Hospitality rooms. these are meeting rooms in various hotels where delegates are staying. Set up by vendors that deal with municipalities: engineering firms, law firms, and suppliers. You get to go eat free food and all the booze you can drink, certainly saw a lot more enthusiastic councilors in these rooms than I did at the education sessions. These are the types of people that municipal administrators should be dealing with, not politicians.

Costs: $30-40,000 a year you may ask how can that be. Well remember each member of council gets a $160 per day times 7 that’s $1120 per day times at minimum 4 days per convention. Hotel rooms are going to cost at least $200 per day times 8 (Including CAO) that’s $1600 per day. Mileage most councilors take their spouse which means you will have a minimum of 4 people charging mileage $2000 to Edmonton.

Keep in mind the FCM is usually held outside Alberta in places like Quebec City, Whistler, Halifax etc. Even more costly when you factor in plane fares.

Stephen Mandel Mayor of Edmonton did not attend this year he stated “the FCM group hasn't been effective in pushing civic concerns in Ottawa”
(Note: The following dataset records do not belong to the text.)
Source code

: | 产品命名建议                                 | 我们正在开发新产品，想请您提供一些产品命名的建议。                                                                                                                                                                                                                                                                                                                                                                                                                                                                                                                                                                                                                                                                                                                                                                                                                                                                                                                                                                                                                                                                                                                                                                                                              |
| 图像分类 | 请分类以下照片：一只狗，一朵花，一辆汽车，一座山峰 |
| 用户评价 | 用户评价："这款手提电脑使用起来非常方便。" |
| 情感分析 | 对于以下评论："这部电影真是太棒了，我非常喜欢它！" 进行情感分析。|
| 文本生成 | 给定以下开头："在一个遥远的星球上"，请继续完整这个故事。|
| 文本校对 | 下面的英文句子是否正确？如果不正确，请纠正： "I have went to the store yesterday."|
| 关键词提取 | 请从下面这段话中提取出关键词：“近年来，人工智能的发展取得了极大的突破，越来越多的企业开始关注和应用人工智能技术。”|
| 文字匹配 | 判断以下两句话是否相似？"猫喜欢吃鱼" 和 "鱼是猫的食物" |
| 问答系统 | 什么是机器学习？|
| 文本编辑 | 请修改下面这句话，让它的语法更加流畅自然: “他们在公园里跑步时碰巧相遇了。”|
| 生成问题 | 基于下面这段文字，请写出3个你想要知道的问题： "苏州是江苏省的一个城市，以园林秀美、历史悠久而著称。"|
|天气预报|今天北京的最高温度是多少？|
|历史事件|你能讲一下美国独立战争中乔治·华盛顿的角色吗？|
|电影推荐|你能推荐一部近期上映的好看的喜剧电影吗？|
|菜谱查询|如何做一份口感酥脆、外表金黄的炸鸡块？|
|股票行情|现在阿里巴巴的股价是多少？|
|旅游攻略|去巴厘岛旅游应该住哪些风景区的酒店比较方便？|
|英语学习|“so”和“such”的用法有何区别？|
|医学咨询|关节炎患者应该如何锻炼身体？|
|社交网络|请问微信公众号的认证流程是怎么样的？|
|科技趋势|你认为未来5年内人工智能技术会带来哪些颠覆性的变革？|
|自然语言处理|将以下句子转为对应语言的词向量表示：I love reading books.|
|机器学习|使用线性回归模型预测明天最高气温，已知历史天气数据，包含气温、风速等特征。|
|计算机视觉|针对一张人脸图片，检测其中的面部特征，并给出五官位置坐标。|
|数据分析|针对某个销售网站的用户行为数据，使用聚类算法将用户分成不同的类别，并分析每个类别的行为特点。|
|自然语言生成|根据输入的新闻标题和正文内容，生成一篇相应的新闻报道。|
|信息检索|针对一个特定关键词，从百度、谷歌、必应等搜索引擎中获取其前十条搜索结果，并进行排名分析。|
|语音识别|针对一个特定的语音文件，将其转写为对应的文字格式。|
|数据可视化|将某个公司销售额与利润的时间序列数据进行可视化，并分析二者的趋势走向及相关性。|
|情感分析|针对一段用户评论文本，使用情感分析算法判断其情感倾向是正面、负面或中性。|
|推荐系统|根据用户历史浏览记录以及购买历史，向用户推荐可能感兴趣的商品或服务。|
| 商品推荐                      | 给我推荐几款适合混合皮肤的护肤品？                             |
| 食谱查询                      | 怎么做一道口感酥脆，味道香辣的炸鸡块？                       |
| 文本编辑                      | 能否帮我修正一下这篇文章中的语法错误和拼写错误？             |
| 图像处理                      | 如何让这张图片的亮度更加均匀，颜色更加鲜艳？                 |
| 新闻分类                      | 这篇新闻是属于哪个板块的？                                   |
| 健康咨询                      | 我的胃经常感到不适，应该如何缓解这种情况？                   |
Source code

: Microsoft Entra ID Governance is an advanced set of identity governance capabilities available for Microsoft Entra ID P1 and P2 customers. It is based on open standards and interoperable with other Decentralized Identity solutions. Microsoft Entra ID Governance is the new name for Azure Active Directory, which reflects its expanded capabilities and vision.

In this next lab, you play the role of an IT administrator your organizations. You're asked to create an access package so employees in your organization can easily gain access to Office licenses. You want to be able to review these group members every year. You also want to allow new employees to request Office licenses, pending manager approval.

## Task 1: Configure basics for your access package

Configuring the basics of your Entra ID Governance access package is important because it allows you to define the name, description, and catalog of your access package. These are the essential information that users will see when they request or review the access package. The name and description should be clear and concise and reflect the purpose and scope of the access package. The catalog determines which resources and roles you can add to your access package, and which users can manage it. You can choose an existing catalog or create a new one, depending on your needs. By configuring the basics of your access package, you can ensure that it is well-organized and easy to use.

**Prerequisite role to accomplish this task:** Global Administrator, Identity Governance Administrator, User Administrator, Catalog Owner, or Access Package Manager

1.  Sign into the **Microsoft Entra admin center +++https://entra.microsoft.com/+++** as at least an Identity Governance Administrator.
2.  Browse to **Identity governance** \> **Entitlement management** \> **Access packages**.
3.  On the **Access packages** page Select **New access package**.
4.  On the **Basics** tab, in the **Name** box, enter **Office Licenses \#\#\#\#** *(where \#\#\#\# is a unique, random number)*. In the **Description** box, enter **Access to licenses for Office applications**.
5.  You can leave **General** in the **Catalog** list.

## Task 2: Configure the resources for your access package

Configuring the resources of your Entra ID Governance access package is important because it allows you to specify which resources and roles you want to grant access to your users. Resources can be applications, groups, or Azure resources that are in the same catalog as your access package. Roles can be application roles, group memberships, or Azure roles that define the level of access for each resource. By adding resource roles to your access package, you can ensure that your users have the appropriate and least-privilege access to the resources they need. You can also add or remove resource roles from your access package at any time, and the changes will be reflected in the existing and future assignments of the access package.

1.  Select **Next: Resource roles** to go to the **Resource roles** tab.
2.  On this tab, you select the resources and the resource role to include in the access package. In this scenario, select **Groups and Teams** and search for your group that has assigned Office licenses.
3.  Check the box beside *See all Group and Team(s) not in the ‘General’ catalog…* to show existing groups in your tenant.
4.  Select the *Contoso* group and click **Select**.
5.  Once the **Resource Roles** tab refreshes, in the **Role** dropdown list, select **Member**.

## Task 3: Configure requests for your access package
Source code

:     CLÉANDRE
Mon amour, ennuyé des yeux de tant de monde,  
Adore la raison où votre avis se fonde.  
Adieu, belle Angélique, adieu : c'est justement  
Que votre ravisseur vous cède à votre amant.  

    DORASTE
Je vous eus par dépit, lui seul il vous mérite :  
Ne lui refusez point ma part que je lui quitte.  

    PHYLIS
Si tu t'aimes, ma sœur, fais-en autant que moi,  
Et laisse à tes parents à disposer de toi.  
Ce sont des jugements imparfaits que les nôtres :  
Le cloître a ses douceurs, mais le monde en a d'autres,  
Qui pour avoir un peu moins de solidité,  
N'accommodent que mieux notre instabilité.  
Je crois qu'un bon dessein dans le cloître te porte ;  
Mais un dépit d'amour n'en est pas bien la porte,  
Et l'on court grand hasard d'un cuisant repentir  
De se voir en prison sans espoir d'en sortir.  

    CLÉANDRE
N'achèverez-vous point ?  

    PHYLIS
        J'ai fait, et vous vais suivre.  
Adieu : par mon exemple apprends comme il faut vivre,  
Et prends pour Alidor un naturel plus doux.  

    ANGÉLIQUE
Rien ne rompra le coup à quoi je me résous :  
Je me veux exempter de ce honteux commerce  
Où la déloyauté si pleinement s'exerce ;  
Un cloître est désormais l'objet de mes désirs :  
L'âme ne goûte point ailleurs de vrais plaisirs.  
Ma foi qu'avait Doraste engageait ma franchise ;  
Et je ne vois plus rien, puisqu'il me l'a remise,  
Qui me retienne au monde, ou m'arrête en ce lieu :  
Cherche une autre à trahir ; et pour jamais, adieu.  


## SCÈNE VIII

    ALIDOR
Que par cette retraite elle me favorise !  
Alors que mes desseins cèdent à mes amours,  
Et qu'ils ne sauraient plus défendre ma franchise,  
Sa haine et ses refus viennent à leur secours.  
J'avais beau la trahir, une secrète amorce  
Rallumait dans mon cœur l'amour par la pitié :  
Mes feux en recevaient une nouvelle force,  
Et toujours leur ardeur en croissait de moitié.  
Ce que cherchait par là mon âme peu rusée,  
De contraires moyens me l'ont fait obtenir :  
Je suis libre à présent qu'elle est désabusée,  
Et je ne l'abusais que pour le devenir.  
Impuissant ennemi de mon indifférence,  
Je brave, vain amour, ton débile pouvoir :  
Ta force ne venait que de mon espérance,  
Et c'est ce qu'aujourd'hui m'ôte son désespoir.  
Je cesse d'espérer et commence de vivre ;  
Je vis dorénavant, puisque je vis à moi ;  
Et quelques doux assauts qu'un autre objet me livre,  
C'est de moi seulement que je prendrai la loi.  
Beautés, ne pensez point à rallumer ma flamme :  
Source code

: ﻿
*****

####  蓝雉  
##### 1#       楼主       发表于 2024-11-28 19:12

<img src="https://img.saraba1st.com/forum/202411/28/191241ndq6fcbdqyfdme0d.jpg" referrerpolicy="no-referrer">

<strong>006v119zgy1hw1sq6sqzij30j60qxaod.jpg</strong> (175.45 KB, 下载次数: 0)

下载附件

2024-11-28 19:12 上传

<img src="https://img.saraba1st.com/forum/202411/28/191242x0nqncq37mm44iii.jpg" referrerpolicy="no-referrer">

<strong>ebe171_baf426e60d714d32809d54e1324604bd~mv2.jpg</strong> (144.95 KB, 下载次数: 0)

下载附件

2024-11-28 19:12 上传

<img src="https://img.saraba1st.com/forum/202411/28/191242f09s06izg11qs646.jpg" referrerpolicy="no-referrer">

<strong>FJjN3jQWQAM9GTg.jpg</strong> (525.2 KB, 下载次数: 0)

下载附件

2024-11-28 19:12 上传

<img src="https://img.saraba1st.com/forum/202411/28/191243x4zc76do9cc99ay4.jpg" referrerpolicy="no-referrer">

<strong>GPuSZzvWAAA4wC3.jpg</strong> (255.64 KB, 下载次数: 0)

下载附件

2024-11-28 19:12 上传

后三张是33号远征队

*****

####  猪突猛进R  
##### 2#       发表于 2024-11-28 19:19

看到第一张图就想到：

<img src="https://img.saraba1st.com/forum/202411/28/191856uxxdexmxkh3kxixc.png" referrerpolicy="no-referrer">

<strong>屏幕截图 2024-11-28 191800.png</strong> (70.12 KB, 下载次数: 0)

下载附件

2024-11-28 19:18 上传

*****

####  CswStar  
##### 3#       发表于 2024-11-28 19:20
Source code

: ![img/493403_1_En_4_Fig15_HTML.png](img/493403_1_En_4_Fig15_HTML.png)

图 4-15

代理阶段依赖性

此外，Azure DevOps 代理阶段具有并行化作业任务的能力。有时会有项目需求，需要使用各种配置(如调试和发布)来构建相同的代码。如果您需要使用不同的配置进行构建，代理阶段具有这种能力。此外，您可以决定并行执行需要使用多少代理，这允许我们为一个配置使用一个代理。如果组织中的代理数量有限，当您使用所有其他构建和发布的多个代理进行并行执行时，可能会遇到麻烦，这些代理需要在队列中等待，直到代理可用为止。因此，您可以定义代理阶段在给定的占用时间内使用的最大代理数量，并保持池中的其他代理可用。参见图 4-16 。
Back to the issues are there a value to these conventions?

I believe there is some, there is no question that occasionally some good information is picked up, and some of the right hands are shaken. But nothing that one or two individuals couldn’t share with a larger group.

Should all seven members of council attend? I don’t believe so it’s a luxury that a community with our lack of financial strength cannot afford.

When you are closing libraries and consolidating shops to be more efficient and cut costs why does every member of council need to go to a convention?